Aim of the task: Can you render the lines below as a Markdown table with the columns Row and Line, giving each line a row number and skipping any blank lines? Leave the pictures out of your answer.

[Extracted data entries]

········

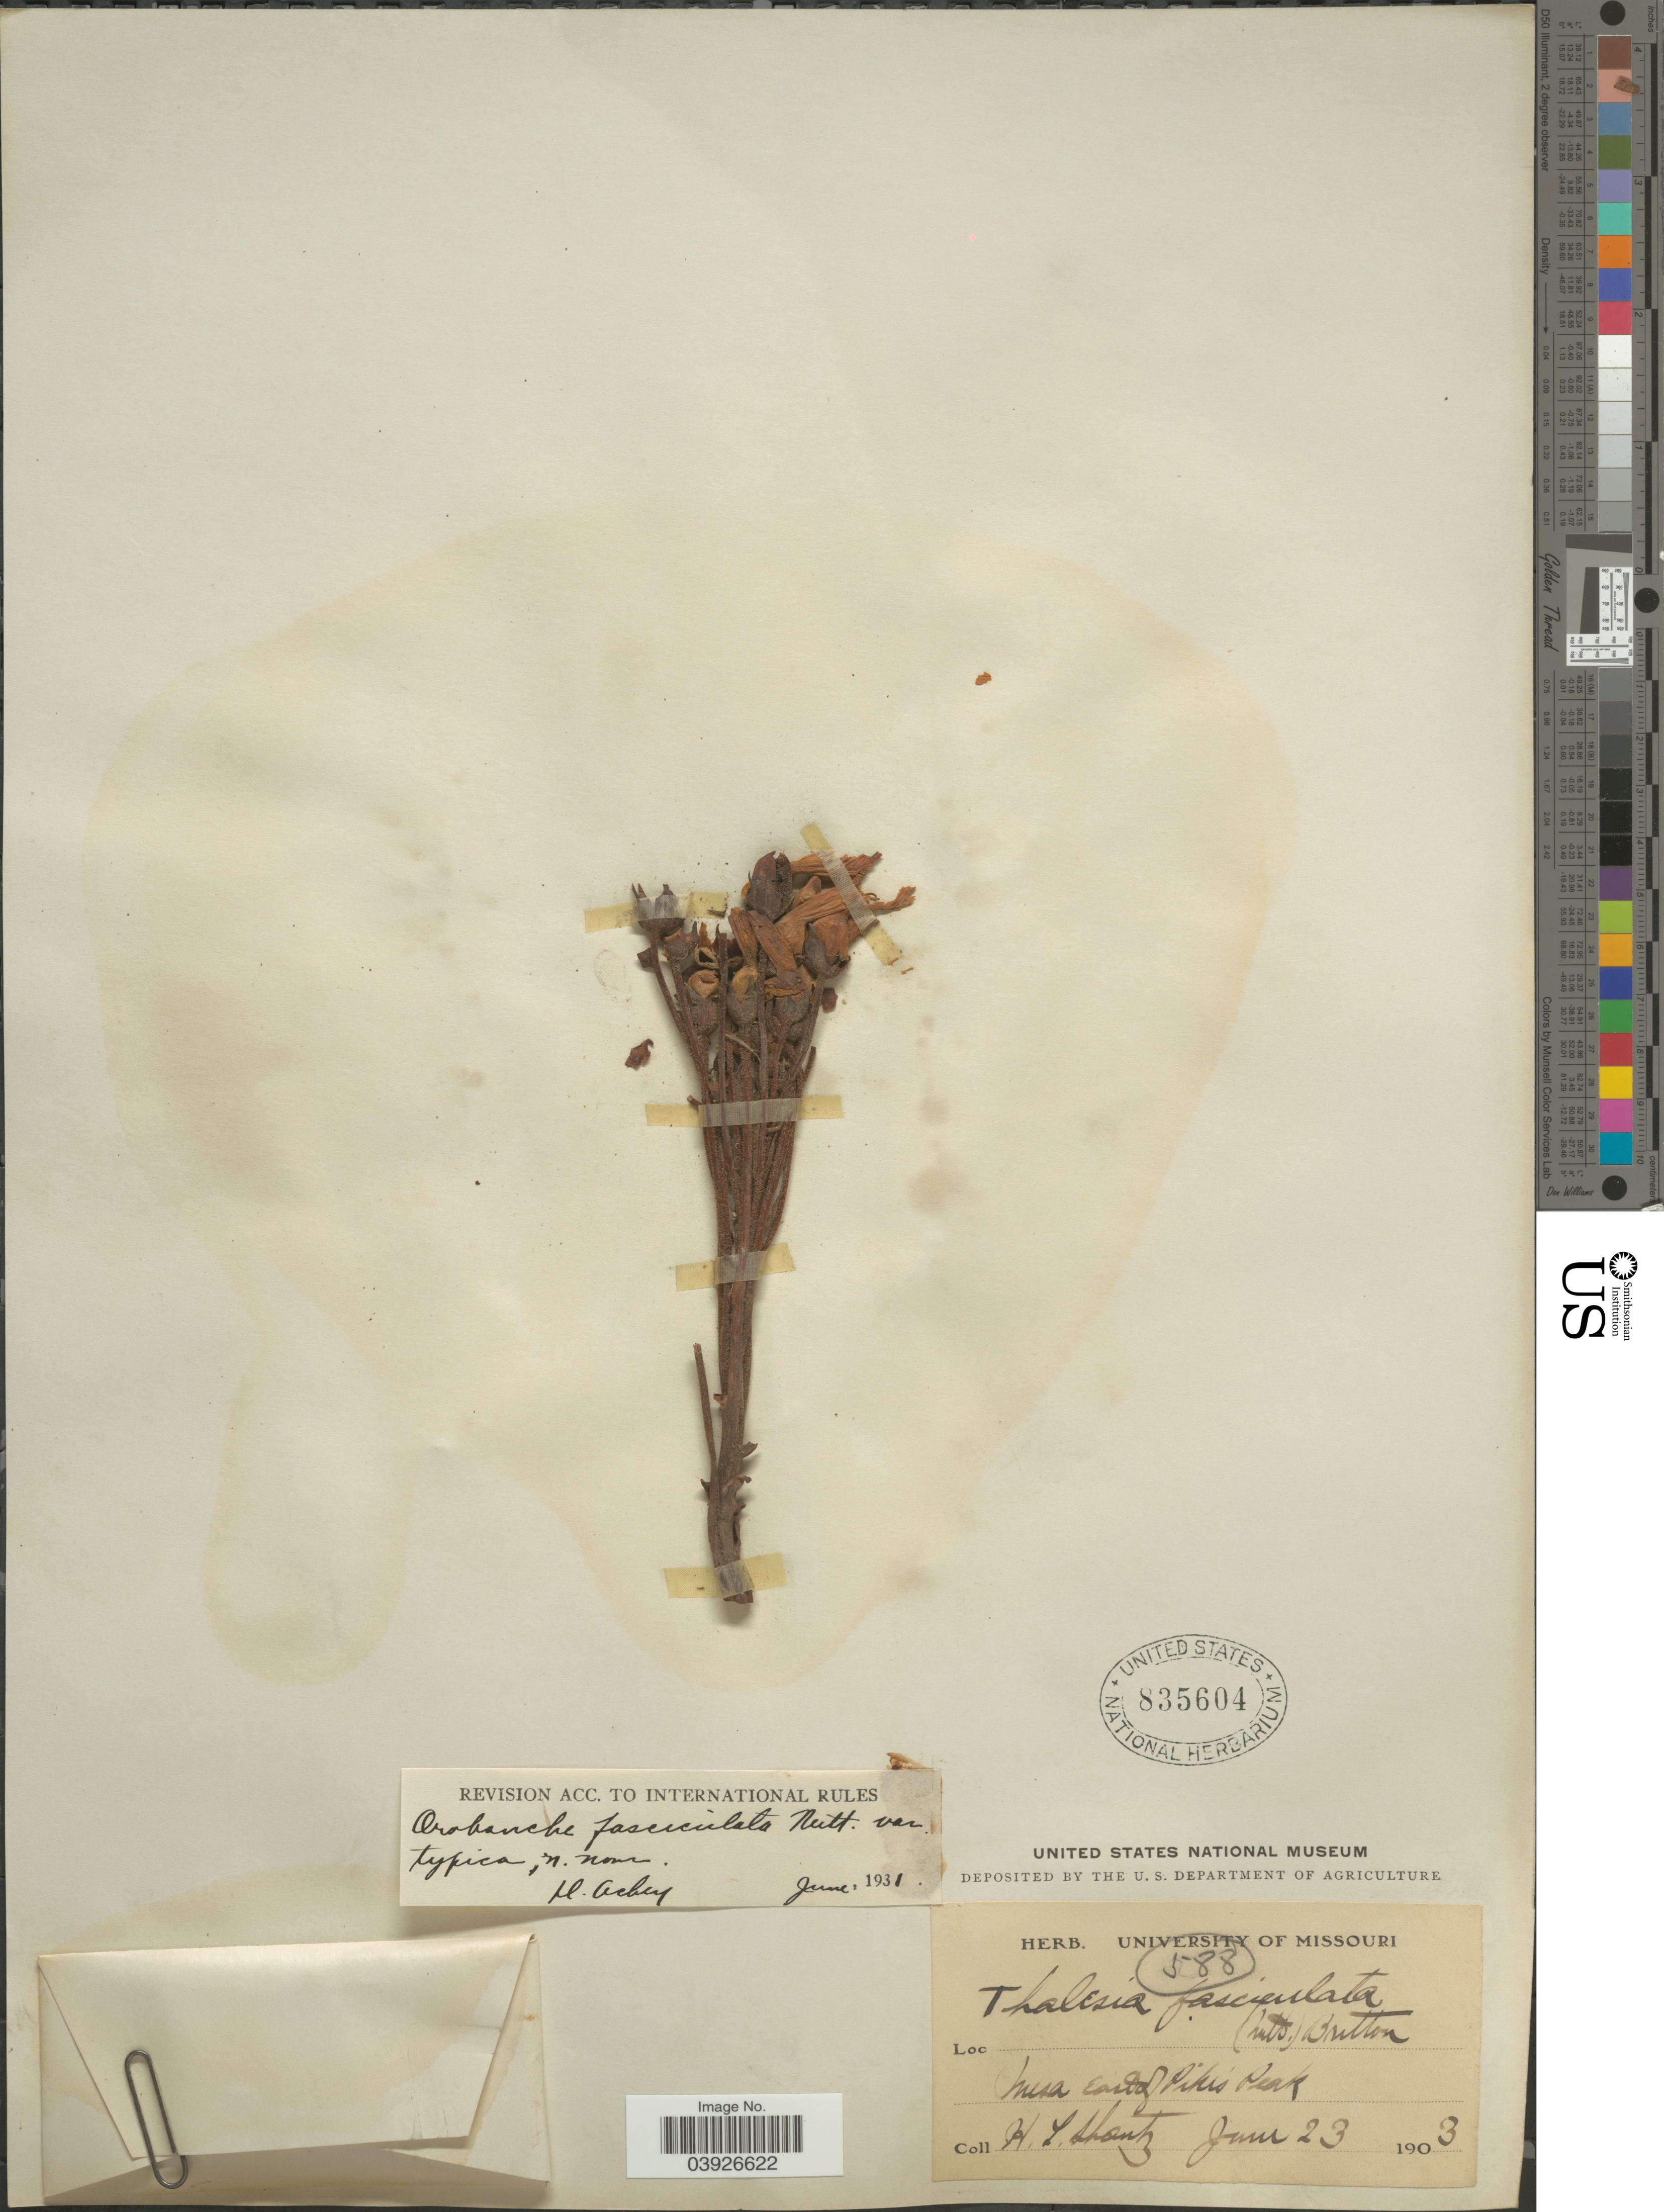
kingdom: Plantae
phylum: Tracheophyta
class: Magnoliopsida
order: Lamiales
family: Orobanchaceae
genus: Aphyllon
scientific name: Aphyllon fasciculatum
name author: (Nutt.) Torr. & A. Gray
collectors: H. Shantz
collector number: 588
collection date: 1903-06-23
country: United States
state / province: Missouri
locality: Mesa east of Pike's Peak.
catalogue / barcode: US 835604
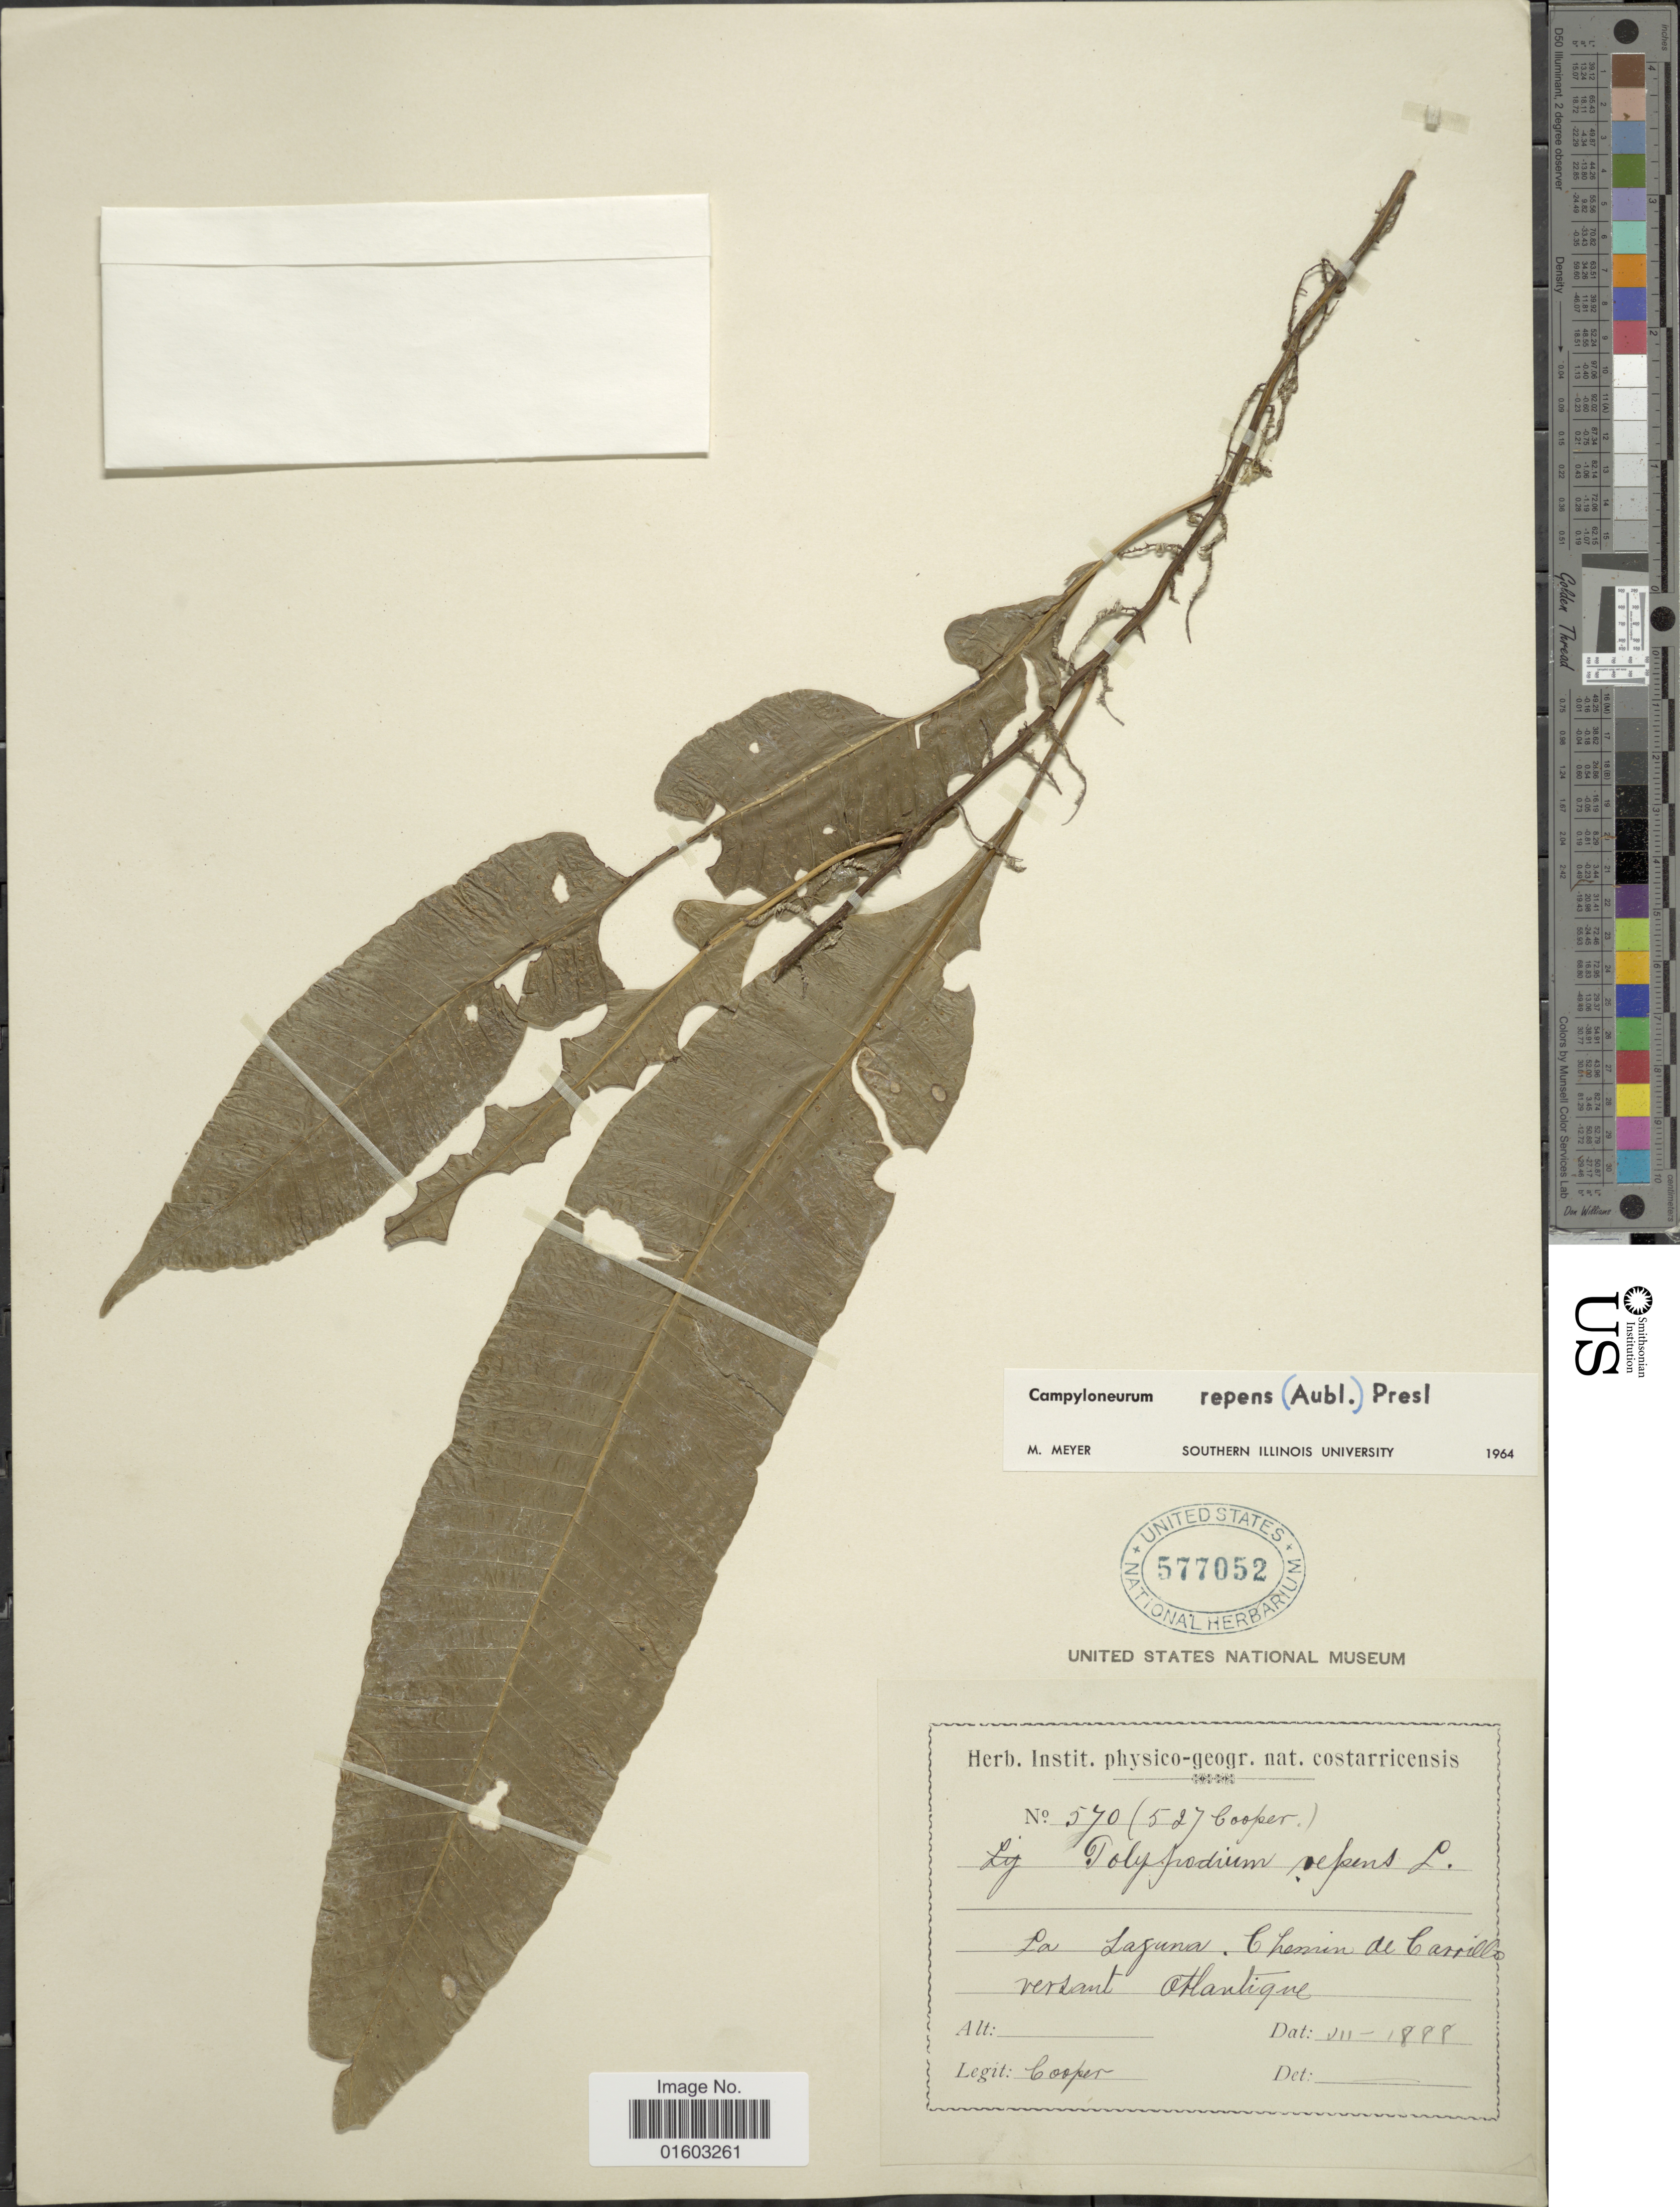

········

Answer to the exercise:
| Row | Line |
|---|---|
| 1 | kingdom: Plantae |
| 2 | phylum: Tracheophyta |
| 3 | class: Magnoliopsida |
| 4 | order: Lamiales |
| 5 | family: Orobanchaceae |
| 6 | genus: Aphyllon |
| 7 | scientific name: Aphyllon fasciculatum |
| 8 | name author: (Nutt.) Torr. & A. Gray |
| 9 | collectors: H. Shantz |
| 10 | collector number: 588 |
| 11 | collection date: 1903-06-23 |
| 12 | country: United States |
| 13 | state / province: Missouri |
| 14 | locality: Mesa east of Pike's Peak. |
| 15 | catalogue / barcode: US 835604 |